Passage:
============================================================
By default each cube has a default
value for it's dataSource
.
To override it you can use:
cube(`OrderFacts`, {
sql: `SELECT * FROM orders`,
dataSource: `prod_db`
});
Use sqlAlias
when auto-generated cube alias prefix is too long and truncated by DB such as Postgres:
cube(`OrderFacts`, {
sql: `SELECT * FROM orders`,
sqlAlias: `ofacts`,
// ...
});
It'll generate aliases for members such as ofacts__count
.
sqlAlias
affects all member names including pre-aggregation table names.
Set this flag to true if you want Cube.js to rewrite your queries after final SQL has been generated. This may be helpful to apply filter pushdown optimizations or reduce unnecessary query nesting. For example:
cube(`Tickets`, {
rewriteQueries: true,
// ...
});
FILTER_PARAMS
allows you to use filter values during SQL generation. You can add it for any valid SQL expression as in the case of dimensions.
It has the following structure:
FILTER_PARAMS.<CUBE_NAME>.<FILTER_NAME>.filter(expression)
The filter
function accepts the expression, which could be either String
or Function
. See the
examples below.
============================================================
Stored data:
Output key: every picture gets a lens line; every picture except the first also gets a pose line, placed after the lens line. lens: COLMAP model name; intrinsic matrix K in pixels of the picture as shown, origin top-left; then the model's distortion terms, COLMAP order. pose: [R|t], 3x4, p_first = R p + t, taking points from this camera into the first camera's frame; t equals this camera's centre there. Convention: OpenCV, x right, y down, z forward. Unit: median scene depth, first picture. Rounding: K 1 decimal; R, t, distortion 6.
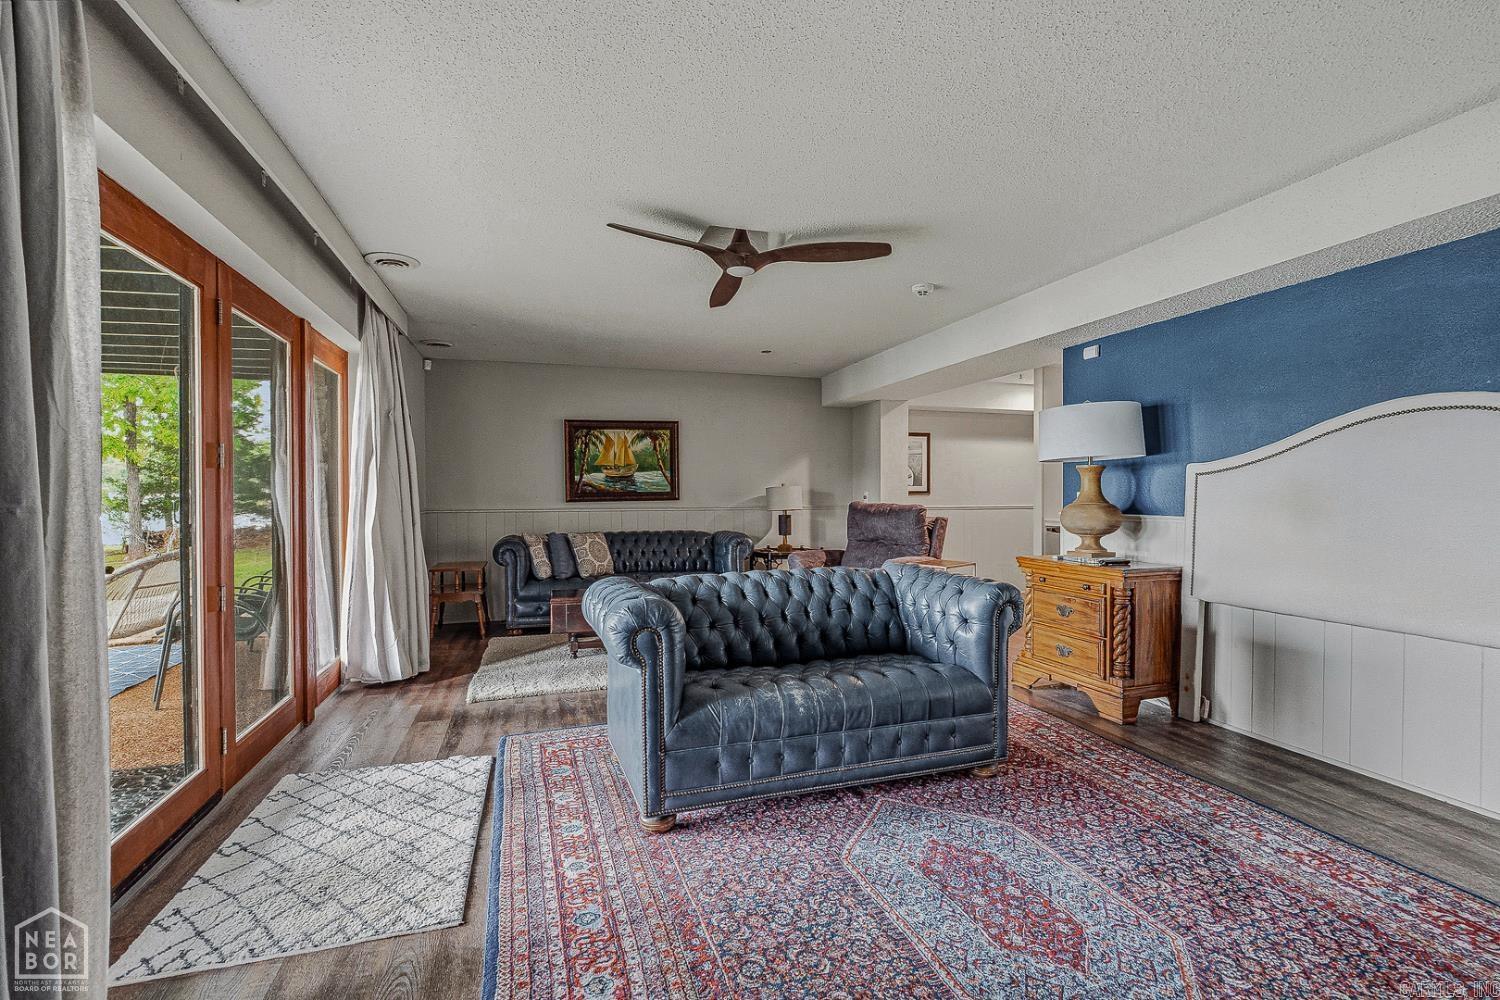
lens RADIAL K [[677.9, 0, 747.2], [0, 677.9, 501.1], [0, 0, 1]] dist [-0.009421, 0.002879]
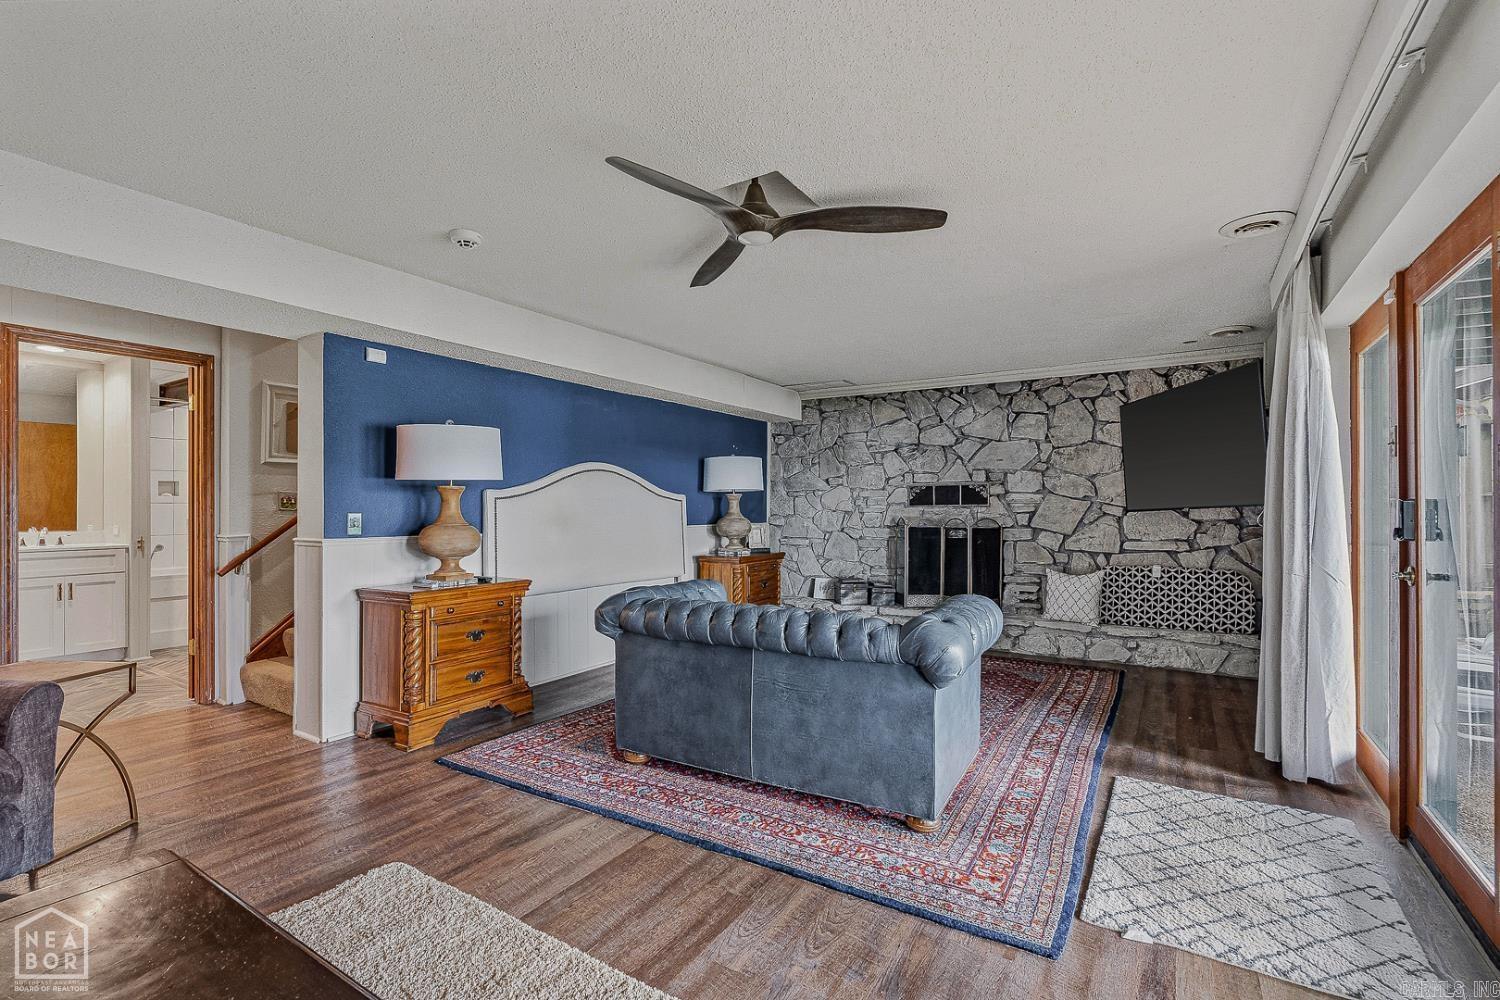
============================================================
What is expected:
Write the next part of the Cube.js documentation passage, starting after its final sentence.

Exercise response:
cube(`OrderFacts`, {
sql: `SELECT * FROM orders WHERE ${FILTER_PARAMS.OrderFacts.date.filter('date')}`,
measures: {
count: {
type: `count`
}
},
dimensions: {
date: {
sql: `date`,
type: `time`
}
}
});
This will generate the following SQL:
SELECT * FROM orders WHERE date >= '2018-01-01 00:00:00' and date <= '2018-12-31 23:59:59'
for the ['2018-01-01', '2018-12-31']
date range passed for the OrderFacts.date
dimension as in following query:
{
measures: ['OrderFacts.count'],
timeDimensions: [{
dimension: 'OrderFacts.date',
granularity: 'day',
dateRange: ['2018-01-01', '2018-12-31']
}]
}
You can also pass a function instead of an SQL expression as a filter()
argument.
This way you can add BigQuery sharding filtering for events, which will reduce your billing cost.
NOTE: When you're passing function to the
filter()
function, params are passed as string parameters from driver and it's your responsibility to handle type conversions in this case.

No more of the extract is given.